Interestingly, MELD score and Child-Pugh scores were less effective to discriminate patient outcome, especially between the Intermediate and the Hyperkinetic groups. Further studies are required to evaluate the clinical benefit of a strategy based on ultrasound assessment to guide therapy, as it is done in ICU.

3.4 Limitations

Our study has several limitations. First, the planned sample size was not reached leading to an underpowered study.
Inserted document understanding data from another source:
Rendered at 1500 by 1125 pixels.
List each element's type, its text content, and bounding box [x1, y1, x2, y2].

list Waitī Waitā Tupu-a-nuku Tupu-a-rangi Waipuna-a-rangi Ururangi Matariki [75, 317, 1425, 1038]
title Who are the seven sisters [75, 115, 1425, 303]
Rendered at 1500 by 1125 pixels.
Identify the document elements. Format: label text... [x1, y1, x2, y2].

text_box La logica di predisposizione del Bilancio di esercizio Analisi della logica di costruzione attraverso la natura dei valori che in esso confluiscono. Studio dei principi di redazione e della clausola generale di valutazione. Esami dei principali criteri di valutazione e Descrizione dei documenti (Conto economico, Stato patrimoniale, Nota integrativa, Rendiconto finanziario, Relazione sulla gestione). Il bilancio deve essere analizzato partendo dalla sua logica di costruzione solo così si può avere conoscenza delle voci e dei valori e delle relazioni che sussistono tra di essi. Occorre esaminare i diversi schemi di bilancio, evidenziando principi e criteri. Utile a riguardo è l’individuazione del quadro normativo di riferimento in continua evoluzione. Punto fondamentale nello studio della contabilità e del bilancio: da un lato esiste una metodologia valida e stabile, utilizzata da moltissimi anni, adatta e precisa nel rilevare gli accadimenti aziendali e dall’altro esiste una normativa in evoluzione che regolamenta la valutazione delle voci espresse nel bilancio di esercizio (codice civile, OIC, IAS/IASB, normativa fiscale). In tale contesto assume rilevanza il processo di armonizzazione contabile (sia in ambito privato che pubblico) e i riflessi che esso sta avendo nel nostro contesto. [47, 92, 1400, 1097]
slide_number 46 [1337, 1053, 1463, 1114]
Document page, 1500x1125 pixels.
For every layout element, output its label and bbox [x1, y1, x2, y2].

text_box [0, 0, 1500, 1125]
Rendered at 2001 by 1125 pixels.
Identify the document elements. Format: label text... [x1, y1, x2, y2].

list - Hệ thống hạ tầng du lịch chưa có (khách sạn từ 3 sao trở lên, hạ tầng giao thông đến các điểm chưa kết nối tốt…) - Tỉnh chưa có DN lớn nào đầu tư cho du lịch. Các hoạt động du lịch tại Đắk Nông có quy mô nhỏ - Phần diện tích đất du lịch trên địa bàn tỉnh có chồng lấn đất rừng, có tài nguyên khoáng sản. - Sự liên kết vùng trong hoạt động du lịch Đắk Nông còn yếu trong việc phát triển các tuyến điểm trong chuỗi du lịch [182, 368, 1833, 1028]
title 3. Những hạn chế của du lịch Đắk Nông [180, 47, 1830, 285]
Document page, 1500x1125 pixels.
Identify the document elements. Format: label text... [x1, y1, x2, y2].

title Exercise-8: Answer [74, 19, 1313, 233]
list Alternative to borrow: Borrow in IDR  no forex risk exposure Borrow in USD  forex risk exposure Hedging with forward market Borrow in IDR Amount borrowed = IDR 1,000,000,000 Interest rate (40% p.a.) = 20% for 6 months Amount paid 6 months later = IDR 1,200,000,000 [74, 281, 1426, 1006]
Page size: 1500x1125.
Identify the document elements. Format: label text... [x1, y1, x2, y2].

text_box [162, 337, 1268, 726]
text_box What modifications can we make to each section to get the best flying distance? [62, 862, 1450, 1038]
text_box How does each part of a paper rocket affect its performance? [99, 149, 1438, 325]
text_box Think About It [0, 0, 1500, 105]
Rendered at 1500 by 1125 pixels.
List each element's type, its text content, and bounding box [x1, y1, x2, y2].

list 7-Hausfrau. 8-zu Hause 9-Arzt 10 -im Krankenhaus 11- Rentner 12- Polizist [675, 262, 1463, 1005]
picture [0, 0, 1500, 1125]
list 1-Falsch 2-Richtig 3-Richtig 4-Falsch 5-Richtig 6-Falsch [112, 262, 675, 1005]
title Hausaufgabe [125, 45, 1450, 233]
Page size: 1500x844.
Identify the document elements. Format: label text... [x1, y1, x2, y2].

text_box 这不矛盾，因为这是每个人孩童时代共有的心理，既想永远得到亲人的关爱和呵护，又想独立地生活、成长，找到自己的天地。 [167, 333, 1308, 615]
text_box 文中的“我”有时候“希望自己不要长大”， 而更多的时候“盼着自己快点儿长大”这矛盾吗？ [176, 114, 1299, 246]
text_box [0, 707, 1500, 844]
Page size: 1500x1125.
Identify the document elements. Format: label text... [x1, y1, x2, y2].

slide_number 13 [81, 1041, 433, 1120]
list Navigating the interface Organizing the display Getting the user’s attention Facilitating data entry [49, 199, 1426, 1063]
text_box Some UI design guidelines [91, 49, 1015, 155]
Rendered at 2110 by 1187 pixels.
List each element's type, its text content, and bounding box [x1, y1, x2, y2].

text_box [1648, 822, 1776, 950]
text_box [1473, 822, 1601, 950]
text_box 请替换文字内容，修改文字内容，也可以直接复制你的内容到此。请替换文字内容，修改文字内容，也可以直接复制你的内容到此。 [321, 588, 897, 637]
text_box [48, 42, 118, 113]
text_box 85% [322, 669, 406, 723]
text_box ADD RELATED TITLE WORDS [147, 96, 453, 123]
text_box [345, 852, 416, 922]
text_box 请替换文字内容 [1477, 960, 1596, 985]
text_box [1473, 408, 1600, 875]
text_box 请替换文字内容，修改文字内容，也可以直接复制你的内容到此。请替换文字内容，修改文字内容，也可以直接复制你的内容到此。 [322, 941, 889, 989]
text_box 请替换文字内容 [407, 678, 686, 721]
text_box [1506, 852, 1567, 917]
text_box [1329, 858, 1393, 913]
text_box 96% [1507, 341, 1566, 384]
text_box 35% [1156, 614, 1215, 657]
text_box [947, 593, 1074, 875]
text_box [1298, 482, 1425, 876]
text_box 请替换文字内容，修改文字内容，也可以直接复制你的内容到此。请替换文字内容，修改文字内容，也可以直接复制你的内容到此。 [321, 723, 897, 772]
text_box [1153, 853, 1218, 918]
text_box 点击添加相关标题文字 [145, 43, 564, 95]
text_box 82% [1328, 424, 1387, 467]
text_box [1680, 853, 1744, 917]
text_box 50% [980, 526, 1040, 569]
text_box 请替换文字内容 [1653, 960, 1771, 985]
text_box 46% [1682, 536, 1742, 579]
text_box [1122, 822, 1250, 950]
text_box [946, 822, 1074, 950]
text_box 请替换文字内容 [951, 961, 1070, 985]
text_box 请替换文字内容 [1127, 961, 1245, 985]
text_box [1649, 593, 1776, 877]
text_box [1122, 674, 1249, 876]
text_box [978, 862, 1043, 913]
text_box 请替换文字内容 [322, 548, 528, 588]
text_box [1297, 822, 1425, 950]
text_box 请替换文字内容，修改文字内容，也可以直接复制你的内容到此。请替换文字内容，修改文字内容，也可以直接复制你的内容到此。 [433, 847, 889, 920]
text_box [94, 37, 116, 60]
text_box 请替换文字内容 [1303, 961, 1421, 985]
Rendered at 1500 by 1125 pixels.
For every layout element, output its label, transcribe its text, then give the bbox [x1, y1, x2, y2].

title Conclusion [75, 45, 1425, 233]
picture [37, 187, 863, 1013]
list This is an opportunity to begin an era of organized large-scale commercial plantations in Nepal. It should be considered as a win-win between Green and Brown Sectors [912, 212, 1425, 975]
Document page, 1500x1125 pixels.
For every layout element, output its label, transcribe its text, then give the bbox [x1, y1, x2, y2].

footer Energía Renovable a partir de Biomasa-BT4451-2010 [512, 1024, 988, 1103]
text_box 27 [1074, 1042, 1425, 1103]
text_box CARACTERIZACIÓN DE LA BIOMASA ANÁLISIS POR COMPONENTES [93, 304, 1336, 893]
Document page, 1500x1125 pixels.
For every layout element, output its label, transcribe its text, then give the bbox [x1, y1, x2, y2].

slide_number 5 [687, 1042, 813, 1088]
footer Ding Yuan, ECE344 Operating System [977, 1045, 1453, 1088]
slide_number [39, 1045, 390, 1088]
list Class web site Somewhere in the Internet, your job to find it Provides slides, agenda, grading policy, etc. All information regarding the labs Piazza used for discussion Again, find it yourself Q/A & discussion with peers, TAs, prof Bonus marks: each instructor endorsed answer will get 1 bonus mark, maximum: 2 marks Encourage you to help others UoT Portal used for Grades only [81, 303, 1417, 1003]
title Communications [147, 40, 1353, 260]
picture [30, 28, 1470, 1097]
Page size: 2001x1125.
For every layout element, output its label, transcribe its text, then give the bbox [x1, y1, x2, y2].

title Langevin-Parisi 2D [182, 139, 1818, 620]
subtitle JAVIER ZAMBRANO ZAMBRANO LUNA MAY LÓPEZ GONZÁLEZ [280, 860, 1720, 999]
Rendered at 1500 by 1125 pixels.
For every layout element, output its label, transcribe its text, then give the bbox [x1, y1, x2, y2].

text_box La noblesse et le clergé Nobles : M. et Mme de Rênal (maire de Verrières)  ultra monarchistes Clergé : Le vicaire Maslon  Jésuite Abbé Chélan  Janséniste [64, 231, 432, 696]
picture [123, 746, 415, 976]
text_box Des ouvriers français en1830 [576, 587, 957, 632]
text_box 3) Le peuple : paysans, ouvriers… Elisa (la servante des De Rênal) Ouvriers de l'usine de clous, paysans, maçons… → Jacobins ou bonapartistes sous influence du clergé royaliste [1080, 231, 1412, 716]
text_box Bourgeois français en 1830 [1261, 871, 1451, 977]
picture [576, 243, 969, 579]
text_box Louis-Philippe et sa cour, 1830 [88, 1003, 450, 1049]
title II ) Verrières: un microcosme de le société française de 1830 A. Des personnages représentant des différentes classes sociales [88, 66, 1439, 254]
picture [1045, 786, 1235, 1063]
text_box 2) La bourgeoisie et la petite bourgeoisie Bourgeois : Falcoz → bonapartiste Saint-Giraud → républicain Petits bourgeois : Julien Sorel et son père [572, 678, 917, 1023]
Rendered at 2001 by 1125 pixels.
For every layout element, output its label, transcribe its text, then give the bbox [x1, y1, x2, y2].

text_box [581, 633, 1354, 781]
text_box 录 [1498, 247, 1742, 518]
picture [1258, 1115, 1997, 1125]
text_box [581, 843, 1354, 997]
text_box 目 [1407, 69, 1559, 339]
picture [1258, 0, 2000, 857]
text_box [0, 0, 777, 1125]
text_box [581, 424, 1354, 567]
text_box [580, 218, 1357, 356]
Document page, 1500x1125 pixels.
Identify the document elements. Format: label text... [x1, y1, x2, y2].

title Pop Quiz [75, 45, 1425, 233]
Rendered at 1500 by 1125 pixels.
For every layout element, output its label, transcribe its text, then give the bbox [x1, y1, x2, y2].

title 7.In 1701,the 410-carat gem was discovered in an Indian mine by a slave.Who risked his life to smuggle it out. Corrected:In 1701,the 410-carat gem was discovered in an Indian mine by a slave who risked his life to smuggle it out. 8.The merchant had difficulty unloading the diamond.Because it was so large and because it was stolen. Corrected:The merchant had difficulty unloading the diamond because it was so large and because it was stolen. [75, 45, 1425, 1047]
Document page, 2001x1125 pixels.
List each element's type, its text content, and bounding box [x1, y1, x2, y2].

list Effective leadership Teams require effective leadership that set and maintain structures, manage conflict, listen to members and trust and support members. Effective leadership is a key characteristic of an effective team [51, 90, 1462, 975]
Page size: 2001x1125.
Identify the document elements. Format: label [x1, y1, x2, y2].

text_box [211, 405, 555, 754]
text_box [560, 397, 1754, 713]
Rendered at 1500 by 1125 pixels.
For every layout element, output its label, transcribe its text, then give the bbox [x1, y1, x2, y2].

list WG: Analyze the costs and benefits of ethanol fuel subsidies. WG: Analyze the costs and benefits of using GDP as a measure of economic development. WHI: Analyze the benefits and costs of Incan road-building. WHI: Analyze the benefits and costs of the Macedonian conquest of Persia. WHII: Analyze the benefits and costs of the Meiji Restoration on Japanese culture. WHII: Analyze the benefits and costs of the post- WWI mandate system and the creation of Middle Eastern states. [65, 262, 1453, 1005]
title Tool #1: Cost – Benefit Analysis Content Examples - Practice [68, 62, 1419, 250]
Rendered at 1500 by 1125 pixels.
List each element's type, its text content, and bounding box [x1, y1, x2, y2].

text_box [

Second, this cohort did not include patients with LVEF below 40%. Indeed, the cardiac impairment in cirrhosis is mostly responsible for an impairment of diastolic function, which is not assessed by LVEF. Finally, longer training courses may be necessary to reliably assess echocardiographic parameters such as E wave velocity.

4 Conclusion

This study shows that a short training period allows good reliability for subaortic VTI evaluation by gastroenterologist. However, agreement is insufficient, with over 20% of clinically significant differences between intensivists and gastroenterologists for subaortic VTI and E wave velocity assessment. Nevertheless, TTE evaluation by intensivists defined three different hemodynamic profiles: Hypovolemic, Hyperkinetic, and Intermediate, with distinct prognosis and for whom different therapeutic managements could be expected. Hemodynamic assessment is therefore possible by gastroenterologists based on subaortic VTI and LVEF with a short training course. However, a full assessment including the evaluation of the E wave requires prolonged training to be integrated into the reasoning. Further studies are needed to confirm these findings and evaluate the clinical benefit of an ultrasound-based management of decompensated cirrhosis.